=== Section Start ===
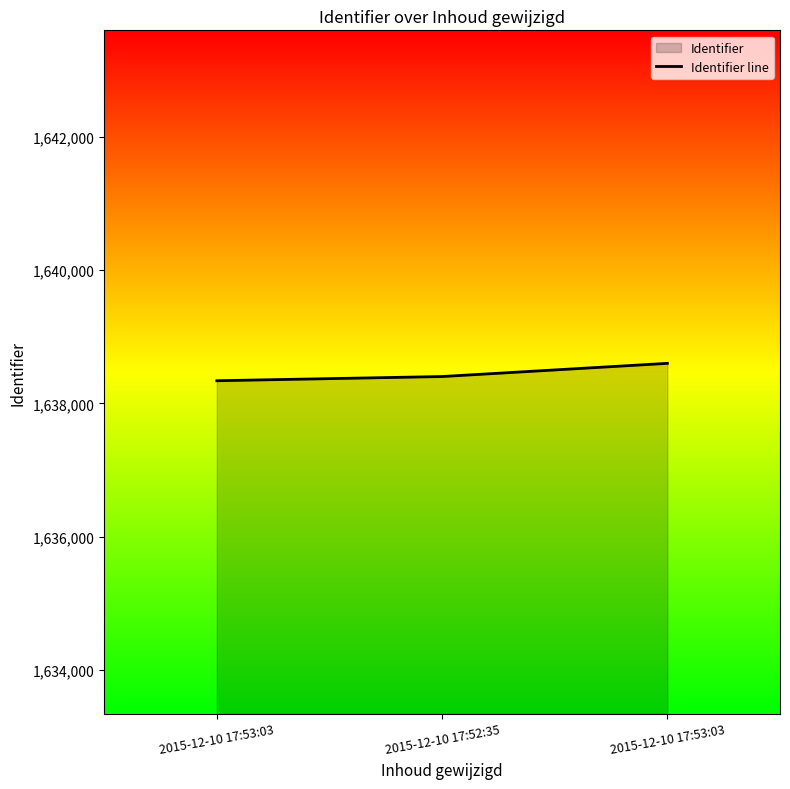

Which has a higher value, 2015-12-10 17:52:35 or 2015-12-10 17:53:03?

2015-12-10 17:53:03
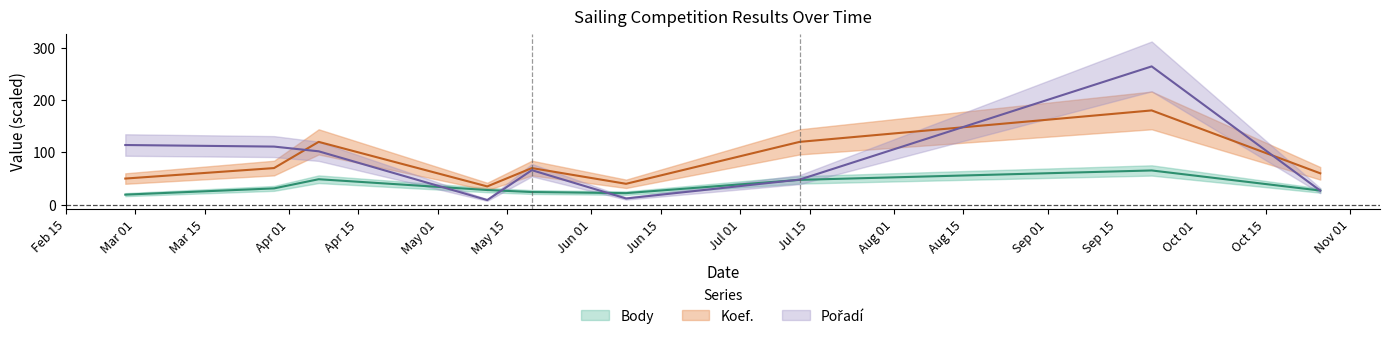

True or false: Body and Koef. intersect in this chart.

False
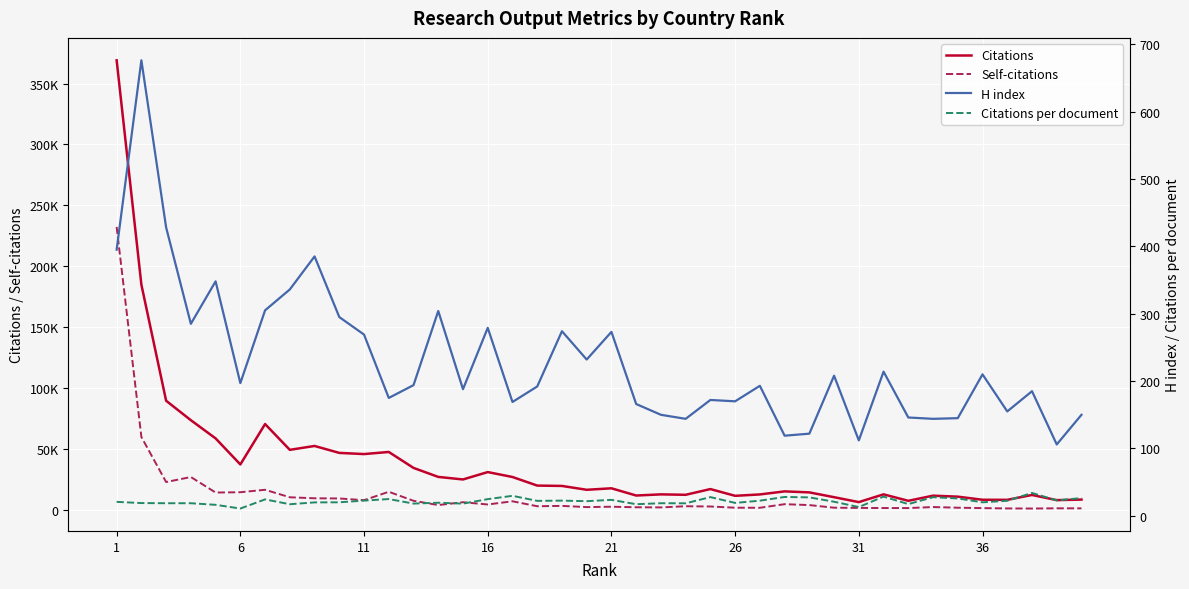

What is the minimum value shown in the chart?

10.9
=== Section End ===
Task to carry out
Reproduce the data above word for word, leaving out the pictures.

The answer
Which has a higher value, 2015-12-10 17:52:35 or 2015-12-10 17:53:03?

2015-12-10 17:53:03

True or false: Body and Koef. intersect in this chart.

False

What is the minimum value shown in the chart?

10.9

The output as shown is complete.